Navigating Excess in South African Insurance Policies

  1. Motor Insurance: South Africa's gridlocked traffic centres and vehicle theft rate make motor insurance a necessity. Policyholders should carefully review the excess structure of their motor insurance policies, taking note of any standard, voluntary, or variable excess amounts. If you rarely travel with the vehicle you’re interested in insuring then selecting a higher excess with a lower monthly premium may be the better option.
  2. Home Insurance: Home insurance, covering both building and contents, may have varying excess amounts depending on the nature of the claim. For instance, the excess for a water damage claim might differ from that of a burglary claim. Policyholders should familiarise themselves with these distinctions to navigate the claims process effectively.
  3. Personal Insurance Lines: Personal lines of insurance, such as health insurance or personal liability insurance may also incorporate excess. It's crucial for policyholders to be aware of these terms to prevent unexpected financial surprises when making a claim. Gap cover is a type of short-term insurance which can be used to mitigate the equivalent of excess when it comes to health insurance.

Some popular personal insurance options

Customer Protection Insurance

Customer protection insurance is a safety net designed to shield individuals from financial turmoil caused by unforeseen events like disability, retrenchment, or death. Excess in customer protection insurance may manifest as a waiting period before coverage begins, or as a deductible amount, depending on the policy terms. For instance, a policy might stipulate a 30-day waiting period before benefits are payable or require the policyholder to cover an initial amount before the insurance company steps in. 

Credit Card Protection Plans

Credit card protection plans offer coverage for credit card payments in the face of unexpected events such as disability or retrenchment. Excess in credit card protection plans can vary; it might be expressed as a fixed amount or a percentage of the outstanding balance.

Funeral Plans

Funeral plans provide financial support to families during emotionally challenging times. While funeral plans typically do not involve a traditional excess, policyholders should be aware of specific conditions that might affect the payout.
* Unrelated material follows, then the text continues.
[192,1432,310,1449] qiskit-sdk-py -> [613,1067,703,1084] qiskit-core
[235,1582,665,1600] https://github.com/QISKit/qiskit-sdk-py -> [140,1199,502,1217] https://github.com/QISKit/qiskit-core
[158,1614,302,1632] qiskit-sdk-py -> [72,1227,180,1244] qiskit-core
For example, some policies may have waiting periods for certain causes of death or specific conditions related to the payout amount. 

Critical Illness Plans

Critical illness plans offer financial assistance when individuals are diagnosed with severe health conditions. Although unlikely to accrue a traditional excess, you could have various waiting periods before coverage starts, or as an initial amount the policyholder must cover. For instance, a critical illness plan might have a waiting period of 90 days before benefits are payable, or it might specify that the policyholder is responsible for covering any costs above a certain level of expenses.

Income Protection Plans

Income protection plans act as a safety net for individuals facing income loss due to disability or illness. Although not necessarily an insurance that will have an excess amount, it is likely that you will have waiting periods as well as potential other payment timeframes.

Policyholders often receive options when it comes to the amount of excess they’re comfortable with. A lower excess means a higher monthly premium but perhaps, greater peace of mind. The reverse option is usually the better one when the asset you’re insuring is at a lower risk of being damaged. There’s little advantage to paying a high monthly premium on a vehicle which is almost always in your garage at home.

On the other hand, if an excess amount is higher than the total claim value, your insurer may not pay out at all, depending on the insurance type in question.